When we talk to clients about their hiring process, we often get questions on assessments. In particular, one question we often see is starkly simple yet deceptively difficult to answer—which hiring assessments, among the sea of available options, are best? We believe that this question belies a broader misunderstanding of assessments.

Assessments are simply a standardized means of collecting information about an applicant to help with hiring or promotion decisions. It is a broad category and can take the form of a standardized written assessment, a resume screen or an interview. There is not one assessment that is a gold standard to be used universally across all roles—it depends on what characteristics matter for the role in question (see our previous post for more on that process).

If there isn’t direct science linking the assessment to job performance or to the characteristic that matters for the job in question, don’t use it.

In this third and final part on hiring, we dispel four of the most pervasive, detrimental myths regarding the use of assessments in hiring.

[Here are the first two.]

1. The more assessments, the better. Despite what many think, using more assessments is not always better—and can often be worse than using too few. Using additional assessments that do not meaningfully distinguish who is best suited for the job will result in worse hiring decisions than if these additional data points were not used at all. Worse yet, too many lengthy assessments can negatively influence the candidate experience and decrease the size of the candidate pool. In one case, a staffing firm we worked with found that long screening assessments were causing otherwise promising candidates to drop out of the process, thereby driving down the quality of hires.

Using less scientific tools, like an unstructured interview, introduce noise to the decision-making process and may bias against certain types of applicants.

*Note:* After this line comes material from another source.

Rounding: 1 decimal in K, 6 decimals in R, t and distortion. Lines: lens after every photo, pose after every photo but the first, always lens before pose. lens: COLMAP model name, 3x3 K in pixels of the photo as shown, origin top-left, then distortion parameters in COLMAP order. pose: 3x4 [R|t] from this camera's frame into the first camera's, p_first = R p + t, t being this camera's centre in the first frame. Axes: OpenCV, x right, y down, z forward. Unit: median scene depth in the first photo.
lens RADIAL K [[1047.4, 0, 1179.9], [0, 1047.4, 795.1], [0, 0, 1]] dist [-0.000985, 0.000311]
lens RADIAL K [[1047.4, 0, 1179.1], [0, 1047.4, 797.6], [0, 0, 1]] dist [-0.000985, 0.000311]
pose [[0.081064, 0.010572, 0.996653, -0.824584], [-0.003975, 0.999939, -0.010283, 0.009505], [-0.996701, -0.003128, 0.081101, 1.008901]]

Simple advice—if there isn’t direct science linking the assessment to job performance or to the characteristic you’ve determined matters for the job in question, don’t use it.

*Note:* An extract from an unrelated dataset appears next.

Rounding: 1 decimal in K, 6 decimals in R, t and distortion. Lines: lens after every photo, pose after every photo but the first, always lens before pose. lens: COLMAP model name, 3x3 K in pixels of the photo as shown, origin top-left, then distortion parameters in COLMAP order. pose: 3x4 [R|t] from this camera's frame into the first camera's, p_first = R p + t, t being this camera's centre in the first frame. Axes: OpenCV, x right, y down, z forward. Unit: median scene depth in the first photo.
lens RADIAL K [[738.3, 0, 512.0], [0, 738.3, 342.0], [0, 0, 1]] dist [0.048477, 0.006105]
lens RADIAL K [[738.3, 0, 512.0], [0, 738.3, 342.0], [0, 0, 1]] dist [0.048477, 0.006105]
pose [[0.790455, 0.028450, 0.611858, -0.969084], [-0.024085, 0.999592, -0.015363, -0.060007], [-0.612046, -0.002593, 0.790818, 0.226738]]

2. Assessments that use the latest machine learning/AI are better than long established assessments. While we share the enthusiasm for the potential of advanced technologies and techniques (e.g., gamified assessments), we shouldn’t throw the baby out with the bath water.

It is important that new approaches are held to the same standards of integrity to which we hold more traditional assessments. Decades of research has shown that traditional assessments of cognitive ability and personality traits (e.g., conscientiousness) are still some of the best predictors out there.

At a minimum, assessment vendors should have technical documentation describing the reliability, validity and prescribed uses of their assessments. Also pay attention to any information on test bias, administration requirements and potentially available databases for scoring and test interpretation.